The fan-made Mario 64 mod that allowed for online play has been terminated due to copyright strikes. The 20 videos and Patreon of Kaze Emanuar are no more.

It comes as no surprise considering how protective Nintendo is with protecting their IP.

Nintendo has been known to take down many fan projects. In 2016, the company targeted over 500 fan-made games with DMCA takedown notices. This wide sweep of removals within the mod community saw projects come to close for IPs ranging from the Pokemon, Mario, and Zelda series.

Kaze did little to avoid attention to the project and openly ground gears with Nintendo.

Despite the setback, Kaze continues to move forward with the project.

This persistence is unlike the reaction of many mod creators which often abandon projects and the traditional approach of keeping the project hush-hush until it's completed.

Emanuar talks to Polygon

Within moments, Kaze opened up to popular gaming website Polygon.
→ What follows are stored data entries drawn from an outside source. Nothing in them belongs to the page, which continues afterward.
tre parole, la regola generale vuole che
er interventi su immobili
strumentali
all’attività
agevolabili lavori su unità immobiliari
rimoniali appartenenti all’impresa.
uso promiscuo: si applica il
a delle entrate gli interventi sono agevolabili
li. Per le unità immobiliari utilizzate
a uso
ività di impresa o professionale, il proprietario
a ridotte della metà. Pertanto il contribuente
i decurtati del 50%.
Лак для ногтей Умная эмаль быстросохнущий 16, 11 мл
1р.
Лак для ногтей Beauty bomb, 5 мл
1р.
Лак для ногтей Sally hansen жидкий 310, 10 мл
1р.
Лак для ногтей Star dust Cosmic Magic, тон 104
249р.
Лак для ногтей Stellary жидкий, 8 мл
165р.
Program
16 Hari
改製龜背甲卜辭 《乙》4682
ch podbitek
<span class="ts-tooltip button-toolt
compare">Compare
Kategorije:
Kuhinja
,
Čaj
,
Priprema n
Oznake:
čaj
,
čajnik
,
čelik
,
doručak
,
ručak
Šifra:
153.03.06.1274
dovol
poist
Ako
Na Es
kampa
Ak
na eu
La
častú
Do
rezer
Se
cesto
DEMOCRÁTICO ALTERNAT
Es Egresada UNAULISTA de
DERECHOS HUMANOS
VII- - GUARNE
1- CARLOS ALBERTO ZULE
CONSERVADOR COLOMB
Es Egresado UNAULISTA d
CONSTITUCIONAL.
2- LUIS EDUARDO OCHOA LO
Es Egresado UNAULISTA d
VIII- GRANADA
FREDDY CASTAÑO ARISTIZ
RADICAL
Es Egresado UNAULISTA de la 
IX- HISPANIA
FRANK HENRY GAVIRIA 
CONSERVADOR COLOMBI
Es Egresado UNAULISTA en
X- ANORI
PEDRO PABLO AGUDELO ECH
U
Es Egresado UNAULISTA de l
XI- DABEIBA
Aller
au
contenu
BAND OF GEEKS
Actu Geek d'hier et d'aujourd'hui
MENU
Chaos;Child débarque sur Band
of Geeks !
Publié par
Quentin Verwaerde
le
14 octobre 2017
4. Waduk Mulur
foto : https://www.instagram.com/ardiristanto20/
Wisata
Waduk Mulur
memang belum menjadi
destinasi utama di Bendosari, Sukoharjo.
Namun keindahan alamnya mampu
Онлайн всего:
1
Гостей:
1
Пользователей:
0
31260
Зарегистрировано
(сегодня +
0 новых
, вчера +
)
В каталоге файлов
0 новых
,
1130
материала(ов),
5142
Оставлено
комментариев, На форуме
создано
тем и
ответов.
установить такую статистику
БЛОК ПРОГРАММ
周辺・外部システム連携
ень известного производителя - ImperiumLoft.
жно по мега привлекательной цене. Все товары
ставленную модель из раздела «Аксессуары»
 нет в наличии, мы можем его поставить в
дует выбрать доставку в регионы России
Telling the gaming news site his thoughts about the legality of the situation having written the code to make the project possible. Yet, a legal battle with Nintendo was not desirable.

Patreon quickly shuddered and removed Kaze's account though he mentions it was not part of his livelihood. He plans to make changes to what's presented to avoid legal disputes when moving forward with the platform.

About the project

The Super Mario 64 Online project was the creation of well-known modder, Kaze Emanuar.

He is the individual behind the Super Mario 64 Maker project and Super Mario 64: Last Impact project. These mods added new characters, levels, and bosses to the ever-popular Mario title.

The Super Mario 64 Online project allowed up-to 24 players to play within the Mushroom Kingdom dawning a wide range of characters.

Notable features of the project included:

  • Playable favorites like Princess Peach, Waluigi, and Yoshi
  • Multi-server support with sizeable player base
  • Powers and abilities for each character

The original promotional video has been removed from YouTube as of this time yet gameplay can be found on the video sharing platform.

The project's website and discord are still online for enthusiastic followers to continue monitoring the (possible) development of the project. The forum remains a hive of activity since the shutdown.

The source code was released to the public to which many have taken it upon themselves to keep the project alive and thriving.